Task goal: Which lines in the entries below contain the string "Xoilactv", matching case exactly? Pull out each of those lines.

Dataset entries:
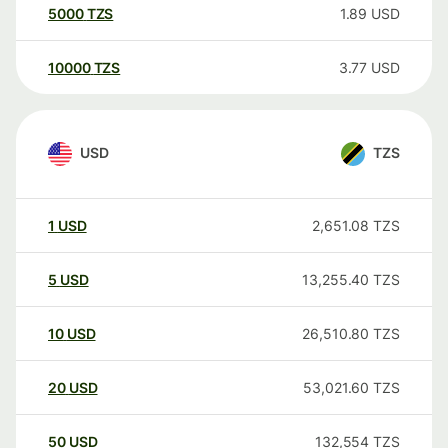
5000
TZS
1.89
USD
10000
TZS
3.77
USD
USD
TZS
1
USD
2,651.08
TZS
5
USD
13,255.40
TZS
10
USD
26,510.80
TZS
20
USD
53,021.60
TZS
50
USD
132,554
TZS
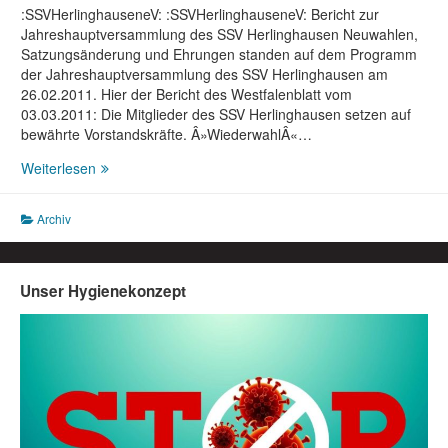
:SSVHerlinghauseneV: :SSVHerlinghauseneV: Bericht zur
Jahreshauptversammlung des SSV Herlinghausen Neuwahlen,
Satzungsänderung und Ehrungen standen auf dem Programm
der Jahreshauptversammlung des SSV Herlinghausen am
26.02.2011. Hier der Bericht des Westfalenblatt vom
03.03.2011: Die Mitglieder des SSV Herlinghausen setzen auf
bewährte Vorstandskräfte. Â»WiederwahlÂ«…
Bericht
Weiterlesen
zur
Jahreshauptversammlung
Archiv
des
SSV
Herlinghausen
Unser Hygienekonzept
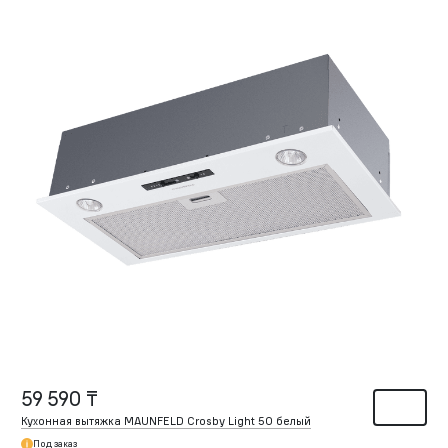
59 590 ₸
Кухонная вытяжка MAUNFELD Crosby Light 50 белый
Под заказ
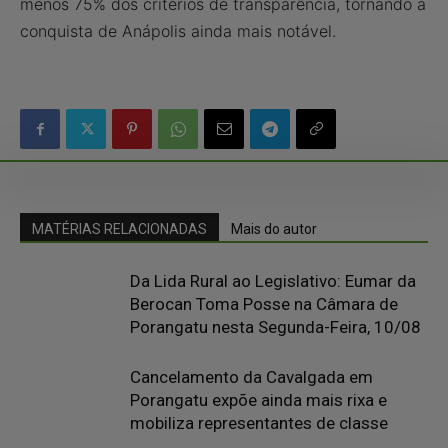
menos 75% dos critérios de transparência, tornando a
conquista de Anápolis ainda mais notável.
MATÉRIAS RELACIONADAS
Mais do autor
Da Lida Rural ao Legislativo: Eumar da
Berocan Toma Posse na Câmara de
Porangatu nesta Segunda-Feira, 10/08
Cancelamento da Cavalgada em
Porangatu expõe ainda mais rixa e
mobiliza representantes de classe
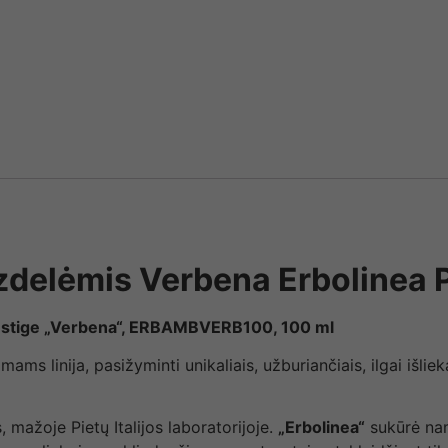
delėmis Verbena Erbolinea P
estige „Verbena“, ERBAMBVERB100, 100 ml
ams linija, pasižyminti unikaliais, užburiančiais, ilgai išlie
 mažoje Pietų Italijos laboratorijoje.
„Erbolinea“
sukūrė nam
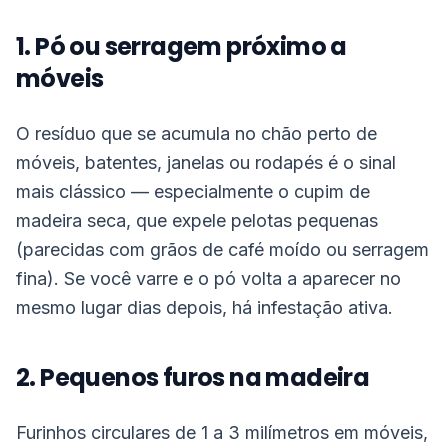
1. Pó ou serragem próximo a
móveis
O resíduo que se acumula no chão perto de
móveis, batentes, janelas ou rodapés é o sinal
mais clássico — especialmente o cupim de
madeira seca, que expele pelotas pequenas
(parecidas com grãos de café moído ou serragem
fina). Se você varre e o pó volta a aparecer no
mesmo lugar dias depois, há infestação ativa.
2. Pequenos furos na madeira
Furinhos circulares de 1 a 3 milímetros em móveis,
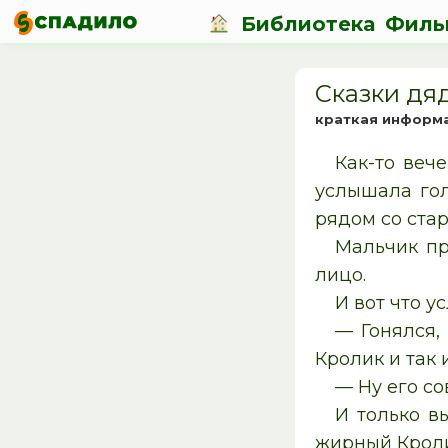
Библиотека
Филь
Сказки дя
краткая информ
Как-то веч
услышала гол
рядом со стар
Мальчик пр
лицо.
И вот что у
— Гонялся,
Кролик и так 
— Ну его со
И только вы
жирный Кроли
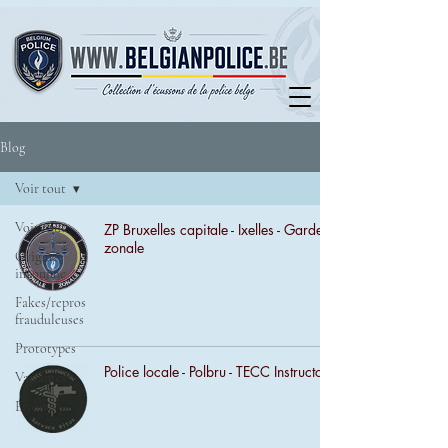
Blog
Voir tout
Voir tout
ZP Bruxelles capitale - Ixelles - Garde
zonale
Origine
inconnue
Fakes/repros
frauduleuses
Prototypes
Police locale - Polbru - TECC Instructor
Variantes
Erronés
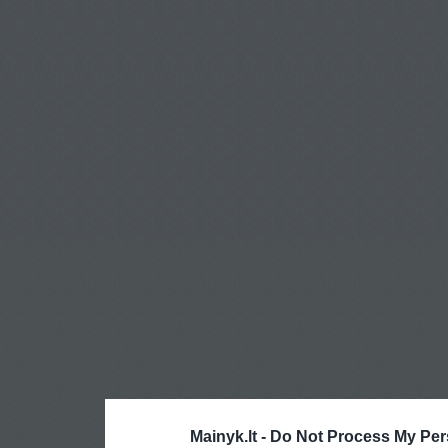
Mainyk.lt -
Do Not Process My Per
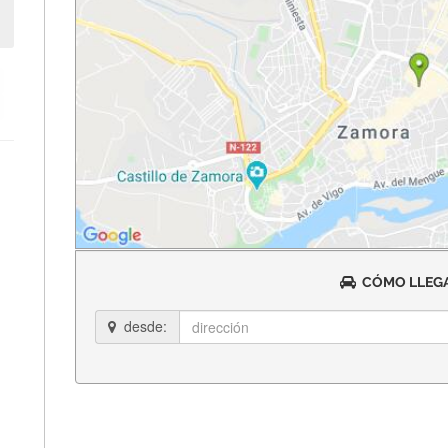
CÓMO LLEGA
desde:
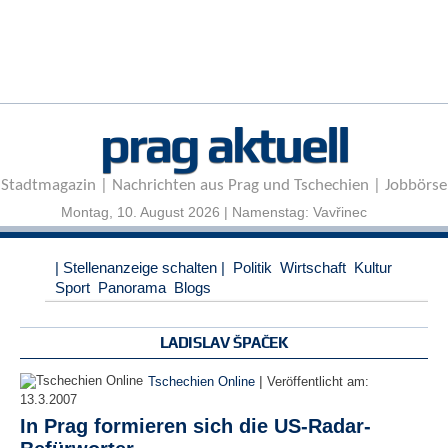
r
e
n
B
E
prag aktuell
N
U
T
Stadtmagazin | Nachrichten aus Prag und Tschechien | Jobbörse
Z
E
Montag, 10. August 2026 | Namenstag: Vavřinec
R
A
| Stellenanzeige schalten |
Politik
Wirtschaft
Kultur
N
Sport
Panorama
Blogs
M
E
L
LADISLAV ŠPAČEK
D
U
|
Tschechien Online
Veröffentlicht am:
N
13.3.2007
G
In Prag formieren sich die US-Radar-
B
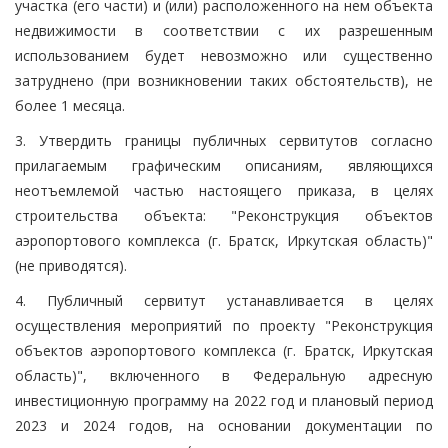
участка (его части) и (или) расположенного на нем объекта
недвижимости в соответствии с их разрешенным
использованием будет невозможно или существенно
затруднено (при возникновении таких обстоятельств), не
более 1 месяца.
3. Утвердить границы публичных сервитутов согласно
прилагаемым графическим описаниям, являющихся
неотъемлемой частью настоящего приказа, в целях
строительства объекта: "Реконструкция объектов
аэропортового комплекса (г. Братск, Иркутская область)"
(не приводятся).
4. Публичный сервитут устанавливается в целях
осуществления мероприятий по проекту "Реконструкция
объектов аэропортового комплекса (г. Братск, Иркутская
область)", включенного в Федеральную адресную
инвестиционную программу на 2022 год и плановый период
2023 и 2024 годов, на основании документации по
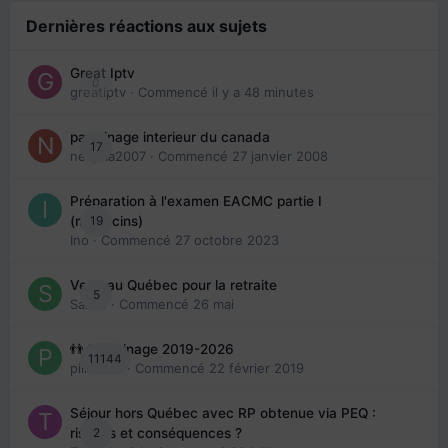
Dernières réactions aux sujets
Great Iptv
0
greatiptv
· Commencé
il y a 48 minutes
parrainage interieur du canada
17
nedjma2007
· Commencé
27 janvier 2008
Préparation à l'examen EACMC partie I
19
(médecins)
Ino
· Commencé
27 octobre 2023
Venir au Québec pour la retraite
5
Sab74
· Commencé
26 mai
👬 Parrainage 2019-2026
11144
piinoush
· Commencé
22 février 2019
Séjour hors Québec avec RP obtenue via PEQ :
2
risques et conséquences ?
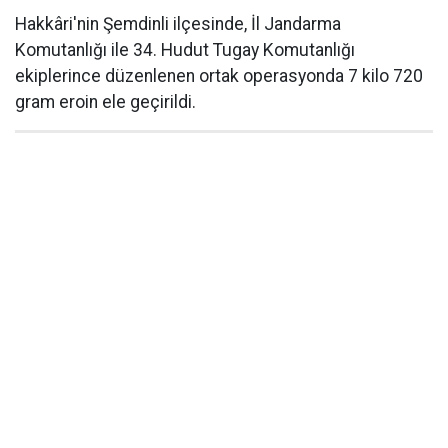
Hakkâri'nin Şemdinli ilçesinde, İl Jandarma
Komutanlığı ile 34. Hudut Tugay Komutanlığı
ekiplerince düzenlenen ortak operasyonda 7 kilo 720
gram eroin ele geçirildi.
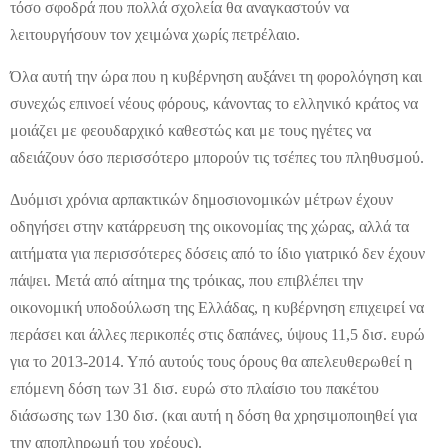
τόσο σφοδρά που πολλά σχολεία θα αναγκαστούν να
λειτουργήσουν τον χειμώνα χωρίς πετρέλαιο.
Όλα αυτή την ώρα που η κυβέρνηση αυξάνει τη φορολόγηση και
συνεχώς επινοεί νέους φόρους, κάνοντας το ελληνικό κράτος να
μοιάζει με φεουδαρχικό καθεστώς και με τους ηγέτες να
αδειάζουν όσο περισσότερο μπορούν τις τσέπες του πληθυσμού.
Δυόμισι χρόνια αρπακτικών δημοσιονομικών μέτρων έχουν
οδηγήσει στην κατάρρευση της οικονομίας της χώρας, αλλά τα
αιτήματα για περισσότερες δόσεις από το ίδιο γιατρικό δεν έχουν
πάψει. Μετά από αίτημα της τρόικας, που επιβλέπει την
οικονομική υποδούλωση της Ελλάδας, η κυβέρνηση επιχειρεί να
περάσει και άλλες περικοπές στις δαπάνες, ύψους 11,5 δισ. ευρώ
για το 2013-2014. Υπό αυτούς τους όρους θα απελευθερωθεί η
επόμενη δόση των 31 δισ. ευρώ στο πλαίσιο του πακέτου
διάσωσης των 130 δισ. (και αυτή η δόση θα χρησιμοποιηθεί για
την αποπληρωμή του χρέους).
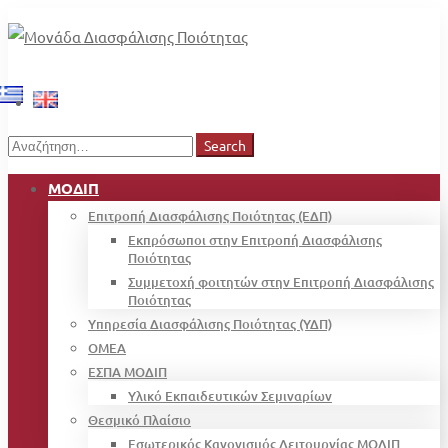
Search
Search
for:
ΜΟΔΙΠ
Επιτροπή Διασφάλισης Ποιότητας (ΕΔΠ)
Εκπρόσωποι στην Επιτροπή Διασφάλισης
Ποιότητας
Συμμετοχή φοιτητών στην Επιτροπή Διασφάλισης
Ποιότητας
Υπηρεσία Διασφάλισης Ποιότητας (ΥΔΠ)
OMEA
ΕΣΠΑ ΜΟΔΙΠ
Υλικό Εκπαιδευτικών Σεμιναρίων
Θεσμικό Πλαίσιο
Εσωτερικός Κανονισμός Λειτουργίας ΜΟΔΙΠ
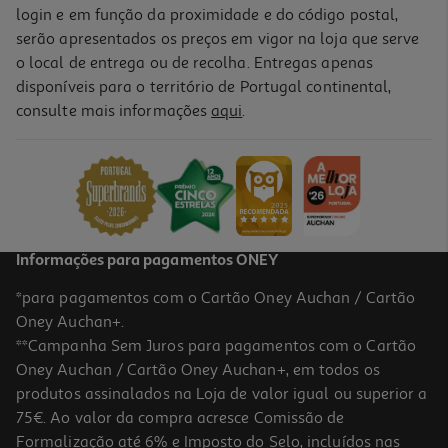
login e em função da proximidade e do código postal,
serão apresentados os preços em vigor na loja que serve
o local de entrega ou de recolha. Entregas apenas
disponíveis para o território de Portugal continental,
consulte mais informações
aqui
.
Informações para pagamentos ONEY
*para pagamentos com o Cartão Oney Auchan / Cartão
Oney Auchan+.
**Campanha Sem Juros para pagamentos com o Cartão
Oney Auchan / Cartão Oney Auchan+, em todos os
produtos assinalados na Loja de valor igual ou superior a
75€. Ao valor da compra acresce Comissão de
Formalização até 6% e Imposto do Selo, incluídos nas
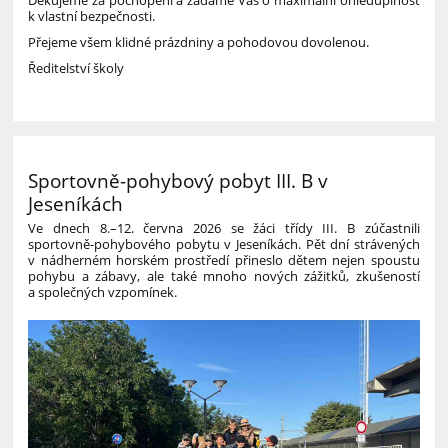
k vlastní bezpečnosti.
Přejeme všem klidné prázdniny a pohodovou dovolenou.
Ředitelství školy
Sportovně-pohybový pobyt III. B v
Jeseníkách
Ve dnech 8.–12. června 2026 se žáci třídy III. B zúčastnili
sportovně-pohybového pobytu v Jeseníkách. Pět dní strávených
v nádherném horském prostředí přineslo dětem nejen spoustu
pohybu a zábavy, ale také mnoho nových zážitků, zkušeností
a společných vzpomínek.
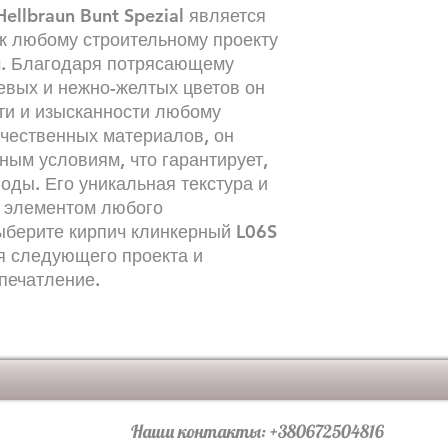
ellbraun Bunt Spezial является
 любому строительному проекту
. Благодаря потрясающему
евых и нежно-желтых цветов он
ти и изысканности любому
ачественных материалов, он
дным условиям, что гарантирует,
годы. Его уникальная текстура и
м элементом любого
Выберите кирпич клинкерный L06S
ля следующего проекта и
печатление.
Наши контакты: +380672504816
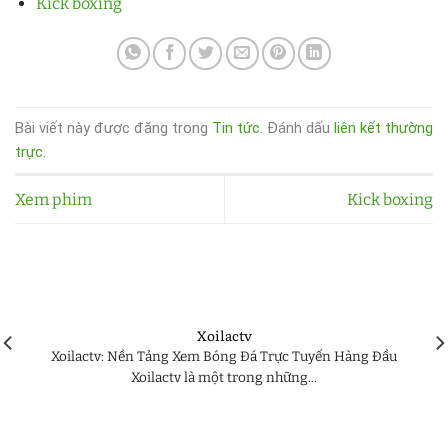
Kick boxing
Bài viết này được đăng trong
Tin tức
. Đánh dấu
liên kết thường
trực
.
Xem phim
Kick boxing
Xoilactv
Xoilactv: Nền Tảng Xem Bóng Đá Trực Tuyến Hàng Đầu
Xoilactv là một trong những...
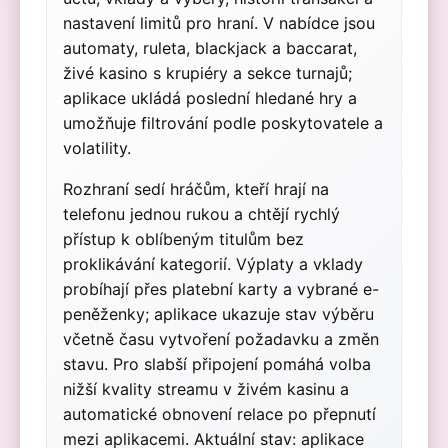
nastavení limitů pro hraní. V nabídce jsou
automaty, ruleta, blackjack a baccarat,
živé kasino s krupiéry a sekce turnajů;
aplikace ukládá poslední hledané hry a
umožňuje filtrování podle poskytovatele a
volatility.
Rozhraní sedí hráčům, kteří hrají na
telefonu jednou rukou a chtějí rychlý
přístup k oblíbeným titulům bez
proklikávání kategorií. Výplaty a vklady
probíhají přes platební karty a vybrané e-
peněženky; aplikace ukazuje stav výběru
včetně času vytvoření požadavku a změn
stavu. Pro slabší připojení pomáhá volba
nižší kvality streamu v živém kasinu a
automatické obnovení relace po přepnutí
mezi aplikacemi. Aktuální stav: aplikace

Solution for this exercise:
Xoilactv
Xoilactv: Nền Tảng Xem Bóng Đá Trực Tuyến Hàng Đầu
Xoilactv là một trong những...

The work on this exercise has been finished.